• Directive: Sift the material for lines containing "operand", and return them.

• Record extracts:
════════════════

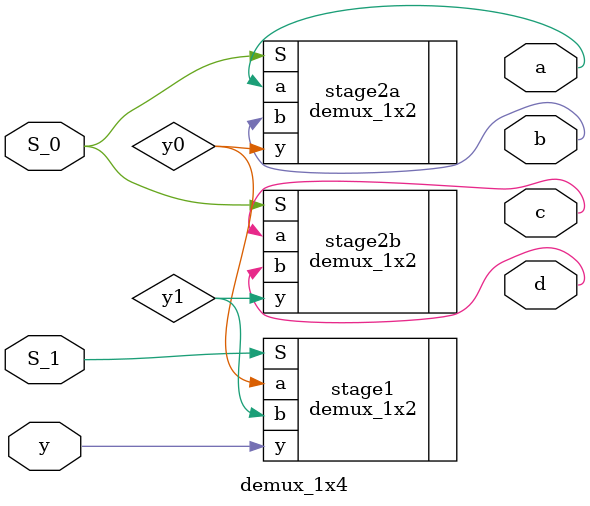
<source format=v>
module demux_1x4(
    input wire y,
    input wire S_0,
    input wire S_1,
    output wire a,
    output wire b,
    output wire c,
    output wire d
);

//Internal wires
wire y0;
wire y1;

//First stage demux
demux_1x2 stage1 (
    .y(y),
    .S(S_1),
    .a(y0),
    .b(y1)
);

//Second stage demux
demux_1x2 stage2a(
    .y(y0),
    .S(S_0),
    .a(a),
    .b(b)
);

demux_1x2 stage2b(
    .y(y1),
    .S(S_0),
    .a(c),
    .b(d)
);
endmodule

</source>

════════════════

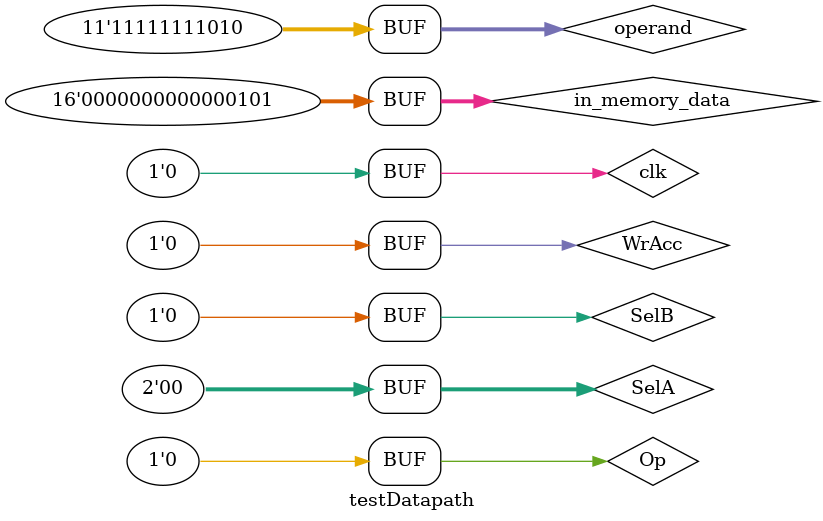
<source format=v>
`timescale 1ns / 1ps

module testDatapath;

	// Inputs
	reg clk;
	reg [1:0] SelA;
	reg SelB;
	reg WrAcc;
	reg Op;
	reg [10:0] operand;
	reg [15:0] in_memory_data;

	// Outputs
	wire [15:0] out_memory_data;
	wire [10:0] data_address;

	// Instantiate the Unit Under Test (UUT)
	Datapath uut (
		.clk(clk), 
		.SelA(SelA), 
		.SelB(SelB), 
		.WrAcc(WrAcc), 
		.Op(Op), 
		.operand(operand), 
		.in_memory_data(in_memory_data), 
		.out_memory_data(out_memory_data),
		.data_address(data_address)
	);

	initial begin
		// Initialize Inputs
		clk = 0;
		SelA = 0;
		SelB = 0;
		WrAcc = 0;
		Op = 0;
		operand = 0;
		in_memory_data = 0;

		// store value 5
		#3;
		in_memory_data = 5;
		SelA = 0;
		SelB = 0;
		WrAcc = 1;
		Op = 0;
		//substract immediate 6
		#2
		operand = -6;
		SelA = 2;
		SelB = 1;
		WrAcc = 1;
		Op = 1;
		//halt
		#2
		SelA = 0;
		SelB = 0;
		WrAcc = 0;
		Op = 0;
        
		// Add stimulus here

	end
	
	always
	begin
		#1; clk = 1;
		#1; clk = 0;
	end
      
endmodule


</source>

════════════════

• The answer:
	reg [10:0] operand;
		.operand(operand), 
		operand = 0;
		operand = -6;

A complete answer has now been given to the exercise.